_LISTED RECORDS_
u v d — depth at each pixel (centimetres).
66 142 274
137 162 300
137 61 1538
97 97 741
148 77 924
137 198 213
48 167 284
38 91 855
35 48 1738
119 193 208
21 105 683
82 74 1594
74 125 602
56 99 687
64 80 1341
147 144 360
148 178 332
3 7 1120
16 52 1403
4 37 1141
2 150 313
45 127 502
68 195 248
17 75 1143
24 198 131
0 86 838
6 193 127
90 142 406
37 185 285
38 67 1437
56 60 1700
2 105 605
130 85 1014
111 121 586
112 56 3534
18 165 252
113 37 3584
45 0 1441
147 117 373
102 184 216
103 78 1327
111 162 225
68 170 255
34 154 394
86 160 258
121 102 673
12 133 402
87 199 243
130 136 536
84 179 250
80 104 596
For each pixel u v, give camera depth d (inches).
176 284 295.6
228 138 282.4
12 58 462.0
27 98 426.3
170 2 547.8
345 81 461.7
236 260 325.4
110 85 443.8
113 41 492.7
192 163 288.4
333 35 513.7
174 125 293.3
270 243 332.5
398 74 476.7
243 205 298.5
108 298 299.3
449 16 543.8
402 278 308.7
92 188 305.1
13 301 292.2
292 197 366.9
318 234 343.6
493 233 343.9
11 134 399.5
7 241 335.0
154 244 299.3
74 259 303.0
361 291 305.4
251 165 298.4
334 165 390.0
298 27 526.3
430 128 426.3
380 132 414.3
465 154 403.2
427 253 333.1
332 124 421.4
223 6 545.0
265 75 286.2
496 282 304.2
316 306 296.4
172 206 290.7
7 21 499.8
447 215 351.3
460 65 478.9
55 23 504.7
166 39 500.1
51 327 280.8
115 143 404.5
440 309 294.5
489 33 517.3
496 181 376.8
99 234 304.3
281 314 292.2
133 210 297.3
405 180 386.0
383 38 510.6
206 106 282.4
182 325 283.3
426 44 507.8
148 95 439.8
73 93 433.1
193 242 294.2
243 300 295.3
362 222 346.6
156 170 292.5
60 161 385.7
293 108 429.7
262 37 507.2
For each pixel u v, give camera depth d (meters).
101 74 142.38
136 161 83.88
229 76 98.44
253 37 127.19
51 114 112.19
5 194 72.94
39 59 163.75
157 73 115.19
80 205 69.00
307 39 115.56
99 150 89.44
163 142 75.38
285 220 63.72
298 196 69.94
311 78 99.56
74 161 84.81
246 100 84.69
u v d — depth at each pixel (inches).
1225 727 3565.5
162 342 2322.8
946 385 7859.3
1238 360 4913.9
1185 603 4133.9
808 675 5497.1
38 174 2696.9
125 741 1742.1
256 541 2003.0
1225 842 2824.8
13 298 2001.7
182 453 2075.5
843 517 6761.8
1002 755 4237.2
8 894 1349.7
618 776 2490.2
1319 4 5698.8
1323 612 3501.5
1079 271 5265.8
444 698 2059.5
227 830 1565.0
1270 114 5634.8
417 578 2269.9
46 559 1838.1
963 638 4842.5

_TO DO_
Output, exactly and with no other text, the line that contains "246 100 84.69" and all lines from there to the end of the records.

_RESPONSE AREA_
246 100 84.69
u v d — depth at each pixel (inches).
1225 727 3565.5
162 342 2322.8
946 385 7859.3
1238 360 4913.9
1185 603 4133.9
808 675 5497.1
38 174 2696.9
125 741 1742.1
256 541 2003.0
1225 842 2824.8
13 298 2001.7
182 453 2075.5
843 517 6761.8
1002 755 4237.2
8 894 1349.7
618 776 2490.2
1319 4 5698.8
1323 612 3501.5
1079 271 5265.8
444 698 2059.5
227 830 1565.0
1270 114 5634.8
417 578 2269.9
46 559 1838.1
963 638 4842.5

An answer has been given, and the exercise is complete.